The highlight of the debate was Mouin Rabbani, a Middle East scholar of Palestinian extraction, and his exchanges with the prolific Israeli historian Benny Morris. Much of the debate, from the perspective of Morris and Bonnell, was based on challenging fundamental tenets of the Palestinian national story, as well as justifying the experience of displacement that Palestinians experienced after the foundation of the State of Israel. Despite the emotionally weighted subject matter, Rabbani handled these challenges like a consummate professional. He never indulged any impulse towards emotion or accusation, but instead methodically pointed out what he saw as the flaws in his interlocutors' arguments, while filling in the gaps of history from a Palestinian perspective.

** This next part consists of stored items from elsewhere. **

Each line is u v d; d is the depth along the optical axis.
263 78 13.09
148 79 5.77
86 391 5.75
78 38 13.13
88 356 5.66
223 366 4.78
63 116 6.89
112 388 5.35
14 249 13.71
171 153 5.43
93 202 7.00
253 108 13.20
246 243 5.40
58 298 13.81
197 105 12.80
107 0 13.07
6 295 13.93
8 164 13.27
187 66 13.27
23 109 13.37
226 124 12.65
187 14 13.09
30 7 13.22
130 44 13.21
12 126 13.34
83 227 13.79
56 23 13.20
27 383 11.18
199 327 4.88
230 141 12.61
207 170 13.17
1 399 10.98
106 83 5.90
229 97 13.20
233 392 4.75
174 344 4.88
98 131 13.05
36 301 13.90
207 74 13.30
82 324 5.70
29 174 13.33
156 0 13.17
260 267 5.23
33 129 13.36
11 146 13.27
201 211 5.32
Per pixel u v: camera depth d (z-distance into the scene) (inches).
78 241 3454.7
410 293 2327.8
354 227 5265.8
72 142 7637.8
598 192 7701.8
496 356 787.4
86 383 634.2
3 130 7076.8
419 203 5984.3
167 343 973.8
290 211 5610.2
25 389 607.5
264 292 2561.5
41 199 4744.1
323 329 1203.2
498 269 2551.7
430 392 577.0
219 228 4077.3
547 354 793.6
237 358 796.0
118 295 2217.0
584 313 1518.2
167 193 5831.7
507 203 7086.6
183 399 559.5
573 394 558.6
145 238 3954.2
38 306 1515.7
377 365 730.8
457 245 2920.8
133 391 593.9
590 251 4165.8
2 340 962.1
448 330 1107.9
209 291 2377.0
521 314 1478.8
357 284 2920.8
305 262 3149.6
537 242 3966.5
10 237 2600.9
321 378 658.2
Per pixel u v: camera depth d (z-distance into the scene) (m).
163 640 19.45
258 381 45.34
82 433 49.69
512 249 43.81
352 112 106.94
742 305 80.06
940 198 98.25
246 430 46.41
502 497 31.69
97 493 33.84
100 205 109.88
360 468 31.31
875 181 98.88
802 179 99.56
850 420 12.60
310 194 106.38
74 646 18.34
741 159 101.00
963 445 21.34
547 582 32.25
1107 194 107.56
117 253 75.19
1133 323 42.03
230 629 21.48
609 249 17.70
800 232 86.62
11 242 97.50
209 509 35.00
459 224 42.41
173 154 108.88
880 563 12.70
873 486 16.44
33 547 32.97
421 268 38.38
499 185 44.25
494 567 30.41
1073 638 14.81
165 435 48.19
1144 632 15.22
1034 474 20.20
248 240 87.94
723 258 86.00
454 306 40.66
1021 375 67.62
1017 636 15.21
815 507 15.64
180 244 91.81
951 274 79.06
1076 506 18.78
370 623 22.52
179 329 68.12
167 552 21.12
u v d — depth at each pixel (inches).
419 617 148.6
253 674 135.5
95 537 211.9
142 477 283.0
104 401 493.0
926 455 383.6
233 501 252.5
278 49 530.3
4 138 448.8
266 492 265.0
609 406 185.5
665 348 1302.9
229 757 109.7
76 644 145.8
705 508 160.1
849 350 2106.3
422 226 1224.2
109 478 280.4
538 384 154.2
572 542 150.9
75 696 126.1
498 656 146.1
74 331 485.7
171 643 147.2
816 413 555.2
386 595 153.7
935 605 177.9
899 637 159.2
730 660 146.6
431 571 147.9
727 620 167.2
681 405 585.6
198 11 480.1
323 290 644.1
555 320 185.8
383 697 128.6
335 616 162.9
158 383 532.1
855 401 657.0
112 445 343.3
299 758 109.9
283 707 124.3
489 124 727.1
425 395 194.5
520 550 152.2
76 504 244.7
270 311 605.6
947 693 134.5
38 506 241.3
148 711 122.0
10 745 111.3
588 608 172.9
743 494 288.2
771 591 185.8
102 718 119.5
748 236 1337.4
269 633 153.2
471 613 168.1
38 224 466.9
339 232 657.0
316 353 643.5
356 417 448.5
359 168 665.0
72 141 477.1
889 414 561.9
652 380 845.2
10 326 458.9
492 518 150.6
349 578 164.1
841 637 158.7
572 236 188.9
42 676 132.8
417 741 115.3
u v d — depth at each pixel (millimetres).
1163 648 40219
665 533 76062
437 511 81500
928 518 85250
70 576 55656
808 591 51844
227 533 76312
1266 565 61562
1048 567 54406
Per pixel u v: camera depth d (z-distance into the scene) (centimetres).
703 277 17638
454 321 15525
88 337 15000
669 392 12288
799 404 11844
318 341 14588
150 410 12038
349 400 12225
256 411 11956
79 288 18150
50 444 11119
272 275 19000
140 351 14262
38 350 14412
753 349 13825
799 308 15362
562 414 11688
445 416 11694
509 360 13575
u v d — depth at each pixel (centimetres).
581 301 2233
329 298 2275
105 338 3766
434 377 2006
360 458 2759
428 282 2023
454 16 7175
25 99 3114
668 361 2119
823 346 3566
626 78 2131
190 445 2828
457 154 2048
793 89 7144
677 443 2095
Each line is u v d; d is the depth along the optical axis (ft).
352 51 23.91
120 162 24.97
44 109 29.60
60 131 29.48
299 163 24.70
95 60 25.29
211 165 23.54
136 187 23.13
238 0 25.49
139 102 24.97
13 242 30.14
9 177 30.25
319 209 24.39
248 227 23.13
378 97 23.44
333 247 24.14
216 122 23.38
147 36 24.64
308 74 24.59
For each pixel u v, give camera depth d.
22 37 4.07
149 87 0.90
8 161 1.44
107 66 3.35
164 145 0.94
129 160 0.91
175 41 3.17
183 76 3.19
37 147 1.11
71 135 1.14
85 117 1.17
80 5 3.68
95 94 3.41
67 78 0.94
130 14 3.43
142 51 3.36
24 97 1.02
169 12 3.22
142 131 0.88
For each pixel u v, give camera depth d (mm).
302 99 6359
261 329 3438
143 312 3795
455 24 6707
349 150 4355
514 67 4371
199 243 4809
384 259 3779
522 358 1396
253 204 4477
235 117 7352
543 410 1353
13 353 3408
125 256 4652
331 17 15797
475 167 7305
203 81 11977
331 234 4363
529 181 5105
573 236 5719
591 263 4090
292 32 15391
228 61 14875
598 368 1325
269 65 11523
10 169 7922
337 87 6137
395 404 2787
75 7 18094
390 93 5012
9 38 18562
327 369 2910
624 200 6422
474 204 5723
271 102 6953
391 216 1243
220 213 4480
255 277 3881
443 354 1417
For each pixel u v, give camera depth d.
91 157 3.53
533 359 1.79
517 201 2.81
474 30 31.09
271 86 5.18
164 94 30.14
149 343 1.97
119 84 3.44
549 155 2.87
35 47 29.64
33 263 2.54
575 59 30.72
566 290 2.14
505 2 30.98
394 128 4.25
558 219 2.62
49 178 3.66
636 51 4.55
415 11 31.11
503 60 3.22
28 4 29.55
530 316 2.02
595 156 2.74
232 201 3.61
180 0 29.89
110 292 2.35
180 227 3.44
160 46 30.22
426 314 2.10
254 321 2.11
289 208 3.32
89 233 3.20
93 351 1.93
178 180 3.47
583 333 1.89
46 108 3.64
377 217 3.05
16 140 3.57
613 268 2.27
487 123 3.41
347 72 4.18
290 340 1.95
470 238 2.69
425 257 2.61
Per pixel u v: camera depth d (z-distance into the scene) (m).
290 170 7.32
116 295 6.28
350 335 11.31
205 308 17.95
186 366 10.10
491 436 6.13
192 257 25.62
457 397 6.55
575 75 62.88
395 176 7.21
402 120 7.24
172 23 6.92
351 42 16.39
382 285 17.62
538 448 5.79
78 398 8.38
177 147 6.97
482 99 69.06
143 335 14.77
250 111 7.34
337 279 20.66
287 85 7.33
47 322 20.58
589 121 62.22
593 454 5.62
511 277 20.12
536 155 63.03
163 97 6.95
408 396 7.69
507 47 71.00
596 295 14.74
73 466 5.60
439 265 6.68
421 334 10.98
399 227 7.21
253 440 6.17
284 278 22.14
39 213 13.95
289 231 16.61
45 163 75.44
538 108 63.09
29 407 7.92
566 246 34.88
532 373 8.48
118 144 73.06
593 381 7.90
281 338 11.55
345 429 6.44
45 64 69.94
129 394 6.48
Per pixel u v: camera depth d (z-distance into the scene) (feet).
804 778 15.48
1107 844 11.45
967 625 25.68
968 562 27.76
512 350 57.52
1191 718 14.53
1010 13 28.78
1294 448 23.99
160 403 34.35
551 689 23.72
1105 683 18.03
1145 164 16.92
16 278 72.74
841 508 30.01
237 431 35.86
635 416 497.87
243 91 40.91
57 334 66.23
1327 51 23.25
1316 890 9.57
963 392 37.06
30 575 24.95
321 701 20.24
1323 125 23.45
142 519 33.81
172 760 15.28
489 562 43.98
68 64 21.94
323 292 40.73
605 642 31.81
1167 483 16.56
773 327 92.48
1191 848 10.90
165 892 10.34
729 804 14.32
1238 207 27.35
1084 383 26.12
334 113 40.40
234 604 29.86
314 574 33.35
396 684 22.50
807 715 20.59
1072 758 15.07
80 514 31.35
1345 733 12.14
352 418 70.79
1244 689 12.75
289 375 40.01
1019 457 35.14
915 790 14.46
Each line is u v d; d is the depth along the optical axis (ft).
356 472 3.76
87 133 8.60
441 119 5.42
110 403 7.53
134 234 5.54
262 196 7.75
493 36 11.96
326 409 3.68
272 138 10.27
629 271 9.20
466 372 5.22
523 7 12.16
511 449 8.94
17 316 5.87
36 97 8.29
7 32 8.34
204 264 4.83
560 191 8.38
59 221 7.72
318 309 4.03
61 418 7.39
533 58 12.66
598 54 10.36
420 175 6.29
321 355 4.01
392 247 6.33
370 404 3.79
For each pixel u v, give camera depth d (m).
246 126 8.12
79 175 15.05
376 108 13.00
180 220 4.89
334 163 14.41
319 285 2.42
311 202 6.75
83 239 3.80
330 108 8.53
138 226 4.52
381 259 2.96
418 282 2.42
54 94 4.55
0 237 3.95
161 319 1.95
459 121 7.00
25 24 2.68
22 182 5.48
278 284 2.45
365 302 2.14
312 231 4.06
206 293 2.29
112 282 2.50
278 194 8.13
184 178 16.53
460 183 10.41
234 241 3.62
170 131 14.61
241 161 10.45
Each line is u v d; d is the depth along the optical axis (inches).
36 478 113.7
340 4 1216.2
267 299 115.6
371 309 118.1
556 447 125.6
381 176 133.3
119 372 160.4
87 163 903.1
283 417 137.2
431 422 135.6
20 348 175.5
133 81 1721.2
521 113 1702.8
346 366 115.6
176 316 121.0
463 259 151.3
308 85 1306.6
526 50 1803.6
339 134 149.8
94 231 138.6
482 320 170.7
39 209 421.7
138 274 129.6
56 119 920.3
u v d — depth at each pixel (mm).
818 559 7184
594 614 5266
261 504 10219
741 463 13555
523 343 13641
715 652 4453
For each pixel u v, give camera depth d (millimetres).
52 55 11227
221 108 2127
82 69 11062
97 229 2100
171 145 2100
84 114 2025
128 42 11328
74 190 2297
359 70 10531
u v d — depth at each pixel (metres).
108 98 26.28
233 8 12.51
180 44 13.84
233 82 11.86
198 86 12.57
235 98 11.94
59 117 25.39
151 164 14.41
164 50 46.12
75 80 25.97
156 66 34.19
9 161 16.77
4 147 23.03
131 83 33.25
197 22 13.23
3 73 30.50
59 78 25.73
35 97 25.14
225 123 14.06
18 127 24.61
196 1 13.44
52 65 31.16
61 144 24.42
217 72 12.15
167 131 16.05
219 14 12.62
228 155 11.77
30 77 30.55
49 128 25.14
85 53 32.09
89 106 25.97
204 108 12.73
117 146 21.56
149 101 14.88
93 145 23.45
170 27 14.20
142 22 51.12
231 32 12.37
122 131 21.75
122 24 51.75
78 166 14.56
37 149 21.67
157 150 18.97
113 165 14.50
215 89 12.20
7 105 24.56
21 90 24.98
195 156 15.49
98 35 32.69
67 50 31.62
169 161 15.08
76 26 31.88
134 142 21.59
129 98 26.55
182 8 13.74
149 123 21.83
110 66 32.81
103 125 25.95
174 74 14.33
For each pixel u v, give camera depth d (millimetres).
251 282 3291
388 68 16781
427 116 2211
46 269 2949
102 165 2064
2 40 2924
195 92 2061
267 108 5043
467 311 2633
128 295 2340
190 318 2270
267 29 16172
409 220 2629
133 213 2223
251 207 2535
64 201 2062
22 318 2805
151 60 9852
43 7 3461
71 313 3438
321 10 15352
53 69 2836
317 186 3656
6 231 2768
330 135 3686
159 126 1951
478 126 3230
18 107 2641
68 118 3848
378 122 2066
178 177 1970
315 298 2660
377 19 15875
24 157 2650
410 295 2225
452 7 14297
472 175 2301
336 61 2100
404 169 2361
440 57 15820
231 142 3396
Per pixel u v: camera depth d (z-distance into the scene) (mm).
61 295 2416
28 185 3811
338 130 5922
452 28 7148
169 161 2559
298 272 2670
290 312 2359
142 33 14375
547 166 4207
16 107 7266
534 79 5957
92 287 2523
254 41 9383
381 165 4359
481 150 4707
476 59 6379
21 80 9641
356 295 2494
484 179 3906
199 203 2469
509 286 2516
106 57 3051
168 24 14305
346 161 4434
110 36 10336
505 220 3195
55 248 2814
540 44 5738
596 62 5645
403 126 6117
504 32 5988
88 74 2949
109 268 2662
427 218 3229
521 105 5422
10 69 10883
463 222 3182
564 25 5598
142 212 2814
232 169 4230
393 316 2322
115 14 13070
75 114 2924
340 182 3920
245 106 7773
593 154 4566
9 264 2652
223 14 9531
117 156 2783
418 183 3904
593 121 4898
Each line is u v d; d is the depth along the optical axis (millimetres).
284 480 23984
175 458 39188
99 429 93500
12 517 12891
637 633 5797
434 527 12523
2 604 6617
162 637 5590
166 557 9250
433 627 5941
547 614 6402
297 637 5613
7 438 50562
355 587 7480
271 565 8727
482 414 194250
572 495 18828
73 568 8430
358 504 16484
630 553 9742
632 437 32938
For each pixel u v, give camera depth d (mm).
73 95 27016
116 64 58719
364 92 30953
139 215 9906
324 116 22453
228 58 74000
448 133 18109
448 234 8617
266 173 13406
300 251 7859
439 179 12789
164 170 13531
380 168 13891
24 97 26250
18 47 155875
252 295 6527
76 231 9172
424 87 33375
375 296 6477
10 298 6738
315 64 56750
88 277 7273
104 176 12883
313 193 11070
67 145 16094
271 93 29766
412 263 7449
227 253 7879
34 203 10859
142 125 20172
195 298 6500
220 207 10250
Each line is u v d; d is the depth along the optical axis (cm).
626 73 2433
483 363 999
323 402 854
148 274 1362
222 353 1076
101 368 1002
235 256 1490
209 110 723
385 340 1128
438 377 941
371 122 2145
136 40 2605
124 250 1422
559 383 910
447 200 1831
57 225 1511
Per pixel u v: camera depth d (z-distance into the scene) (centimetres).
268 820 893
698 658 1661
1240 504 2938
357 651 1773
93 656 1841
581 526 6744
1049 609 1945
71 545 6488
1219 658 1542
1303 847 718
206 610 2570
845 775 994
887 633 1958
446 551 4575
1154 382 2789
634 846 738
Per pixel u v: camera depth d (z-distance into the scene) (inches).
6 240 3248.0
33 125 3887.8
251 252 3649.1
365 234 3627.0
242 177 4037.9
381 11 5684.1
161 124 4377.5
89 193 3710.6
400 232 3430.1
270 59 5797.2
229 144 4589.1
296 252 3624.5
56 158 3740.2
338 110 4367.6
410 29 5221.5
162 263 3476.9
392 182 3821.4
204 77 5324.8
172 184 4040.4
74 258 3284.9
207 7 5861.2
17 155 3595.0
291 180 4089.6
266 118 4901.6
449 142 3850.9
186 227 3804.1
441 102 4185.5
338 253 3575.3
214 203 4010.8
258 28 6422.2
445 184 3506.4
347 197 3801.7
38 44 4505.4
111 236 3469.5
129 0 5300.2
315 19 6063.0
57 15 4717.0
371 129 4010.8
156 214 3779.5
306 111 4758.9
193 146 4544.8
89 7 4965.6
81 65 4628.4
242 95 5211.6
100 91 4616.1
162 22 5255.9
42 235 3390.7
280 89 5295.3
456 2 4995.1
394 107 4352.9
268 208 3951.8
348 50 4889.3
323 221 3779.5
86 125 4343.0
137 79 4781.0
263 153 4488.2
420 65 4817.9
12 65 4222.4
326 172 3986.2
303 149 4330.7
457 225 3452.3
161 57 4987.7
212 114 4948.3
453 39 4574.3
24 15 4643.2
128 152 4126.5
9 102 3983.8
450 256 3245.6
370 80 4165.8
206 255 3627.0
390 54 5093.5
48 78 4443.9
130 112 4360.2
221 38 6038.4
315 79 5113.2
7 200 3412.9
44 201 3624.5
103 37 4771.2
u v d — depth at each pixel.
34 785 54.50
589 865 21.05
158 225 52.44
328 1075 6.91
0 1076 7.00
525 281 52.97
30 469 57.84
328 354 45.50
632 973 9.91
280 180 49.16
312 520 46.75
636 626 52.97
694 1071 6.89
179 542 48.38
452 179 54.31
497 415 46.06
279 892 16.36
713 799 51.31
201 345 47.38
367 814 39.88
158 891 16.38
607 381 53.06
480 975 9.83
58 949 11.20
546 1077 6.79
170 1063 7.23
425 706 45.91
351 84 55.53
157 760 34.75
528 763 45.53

Such an exchange would probably not be welcome in many spaces today. Morris, one of the most prominent of Israel’s “New Historians,” is considered persona non grata by some younger progressive activists due to his defense of acts of ethnic cleansing (or as he puts it, wartime displacement) that created the Palestinian refugee crisis. Yet instead of canceling or ignoring him, the decision to engage proved fruitful. Seeing the contrast between his position and Rabbani’s, laid out methodically by both sides in the context of a sober discussion, was edifying. The conversation somehow held my attention through the entire five hours, broken up over a few days. It would have been a shame had the discussion been deemed off limits by either side on ideological grounds.
Not everyone is cut out for debating, or even conversing, with people who may disagree with them, hold them in contempt, or even, in some extreme cases, wish them harm. But for those people who can keep their emotions in check and who are firmly grounded in their own beliefs, I believe there is little to lose and much to gain. Despite my initial skepticism, I found that the debate hosted by Fridman was a gift for viewers, many of whom are likely young and relatively new to the topic of Israel-Palestine. Instead of strawmanning their opponents, they got to see a fair picture of how their ideological rivals see history and the present. Having heard two complete arguments, they can make their minds up accordingly.
As much as online discourse is derided as a wellspring of hatred, misanthropy, disinformation, extremism, and other evils, Lex Fridman’s moderated debate showed that at times it can exemplify the best principles of free speech and engagement—far better than most establishment media outlets can accomplish. Too much of our engagement with political subjects is reduced by technology to soundbites and slogans, with deeper explorations of history rarely conducted. This debate even dispelled some of my own cynicism about the virtues of such conversations, at a time of suffering and crisis like today, when mere words can feel so inadequate.